What Causes Hearing Loss? It May Have to Do with Your Genes

What Causes Hearing Loss? It May Have to Do with Your Genes

Hearing loss or hearing impairment is a partial or complete inability to hear. It can be in one or both the ears. Certain conditions like ageing, damage or trauma to the ear, birthing complications, infection, noise or genetics are the leading causes of hearing loss. Hearing impairment can be permanent or temporary and can be cured with different treatments. It can be diagnosed by taking a hearing test. If a person is unable to hear 25 decibels they are claimed to be suffering from hearing loss. It can be categorised as mild, moderate, moderate-severe, severe, or profound.

According to a new study done by University Of Southern California, a genetic change that may cause jaw malformation can also trigger hearing defects. The researchers conducted their study on fish and explained that the structures supporting the jaws of ancestral fish gave rise to three tiny bones in the mammalian middle ear: the malleus, incus and the stapes, which transmit sound vibrations. Therefore, if a genetic change causes a jaw malformation in a fish, an equivalent genetic change could trigger hearing defects in mice and humans.

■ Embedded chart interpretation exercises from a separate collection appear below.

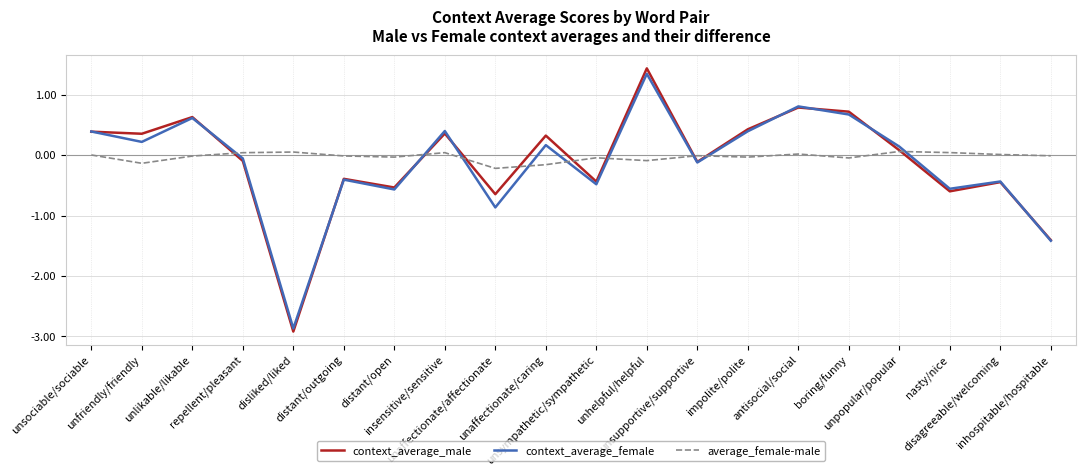

The value of context_average_male at disliked/liked is -2.0. True or false?

False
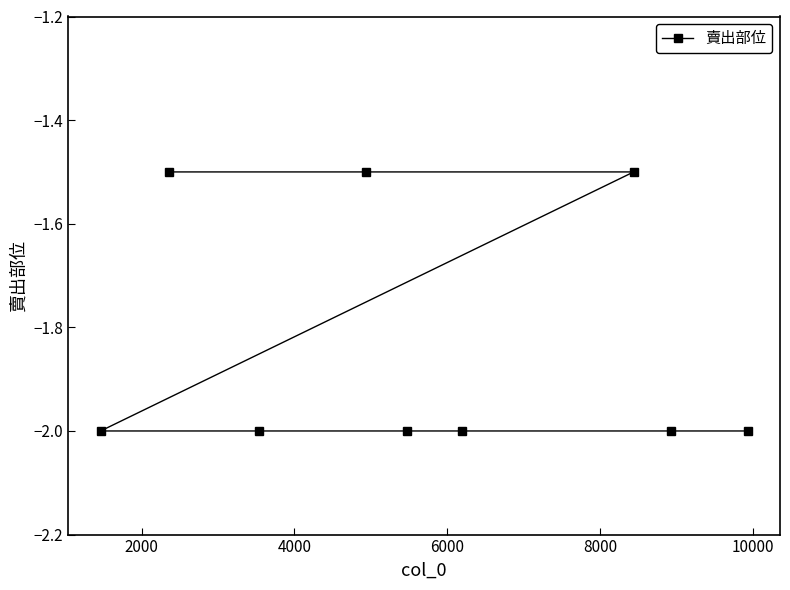

What is the value of the 7th point from the left?

-1.5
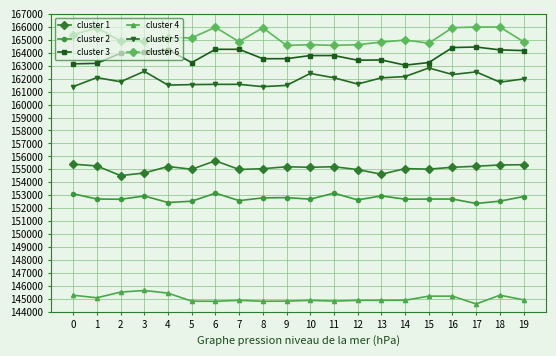

What is the difference between the maximum and second lowest values in the cluster 6 series?

1416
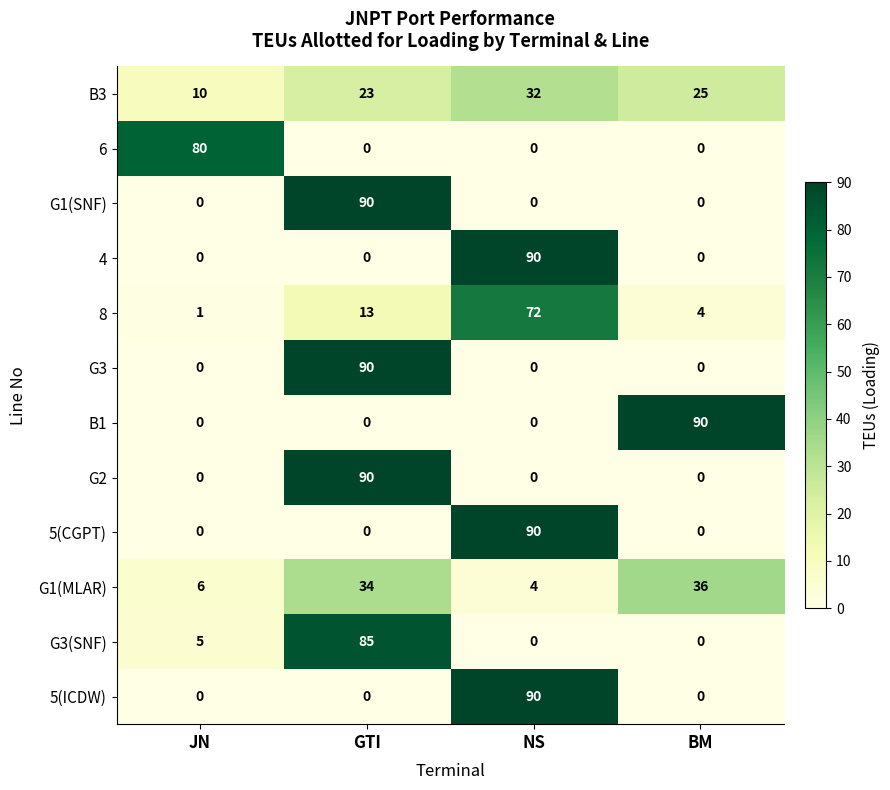

What is the sum of the G3 values at GTI and NS?

90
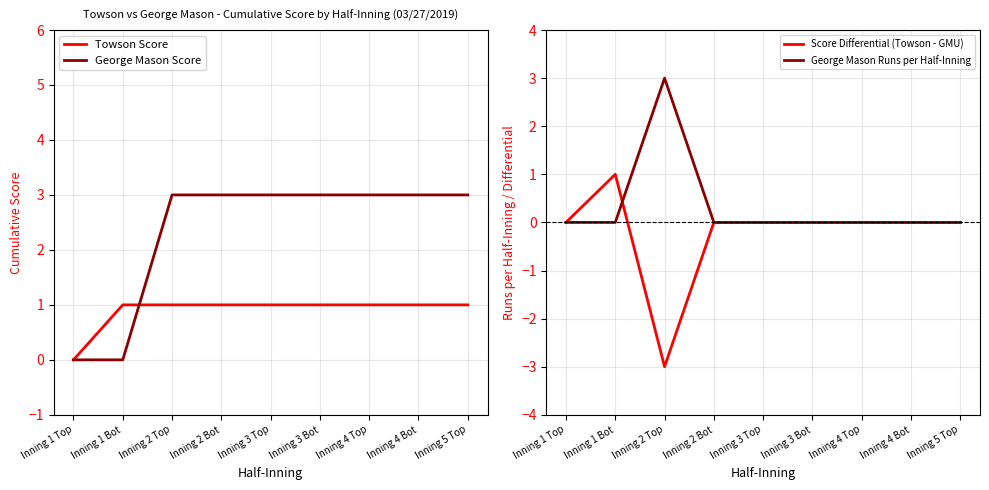

Reading left to right, list all the values displayed in this chart.

Towson Score: Inning 1 Top=0	Inning 1 Bot=1	Inning 2 Top=1	Inning 2 Bot=1	Inning 3 Top=1	Inning 3 Bot=1	Inning 4 Top=1	Inning 4 Bot=1	Inning 5 Top=1
George Mason Score: Inning 1 Top=0	Inning 1 Bot=0	Inning 2 Top=3	Inning 2 Bot=3	Inning 3 Top=3	Inning 3 Bot=3	Inning 4 Top=3	Inning 4 Bot=3	Inning 5 Top=3
Score Differential (Towson - GMU): Inning 1 Top=0	Inning 1 Bot=1	Inning 2 Top=-3	Inning 2 Bot=0	Inning 3 Top=0	Inning 3 Bot=0	Inning 4 Top=0	Inning 4 Bot=0	Inning 5 Top=0
George Mason Runs per Half-Inning: Inning 1 Top=0	Inning 1 Bot=0	Inning 2 Top=3	Inning 2 Bot=0	Inning 3 Top=0	Inning 3 Bot=0	Inning 4 Top=0	Inning 4 Bot=0	Inning 5 Top=0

Alagille Syndrome (AGS) is a health condition wherein nearly half of the patients suffers from hearing loss, in addition to liver, eye, heart and skeletal defects. Some of these is sensorineural hearing loss resulting from deficits in the sensory cells of the inner ear. The researchers also wondered about the contribution of what is known as conductive hearing loss, involving structural components of the middle ear such as the vibrating bones. Knowing that the equivalent genetic mutations caused jaw malformations in zebrafish, the researchers introduced the mutations into mice and observed defects in both the incus and stapes bones, and corresponding hearing loss.

hearing loss

The researchers studied two genes – JAG1 and NOTCH2 – that are mutated in most patients with AGS. They performed hearing tests on 44 patients to determine if their hearing loss was conductive, sensorineural or mixed. The findings in zebrafish and mice revealed that the conductive hearing loss was the most common type, affecting nearly one-third of all ears.

CT scans of five AGS patients revealed a much more complicated picture: a surprising diversity of structural defects in the middle ear with variable effects on hearing.


Only one of the five patients had a stapes defect, specifically associated with conductive hearing loss.Teng concluded that if patients are aware of possible conductive hearing loss earlier in life, then they can more promptly seek medical aids for an improved quality of life.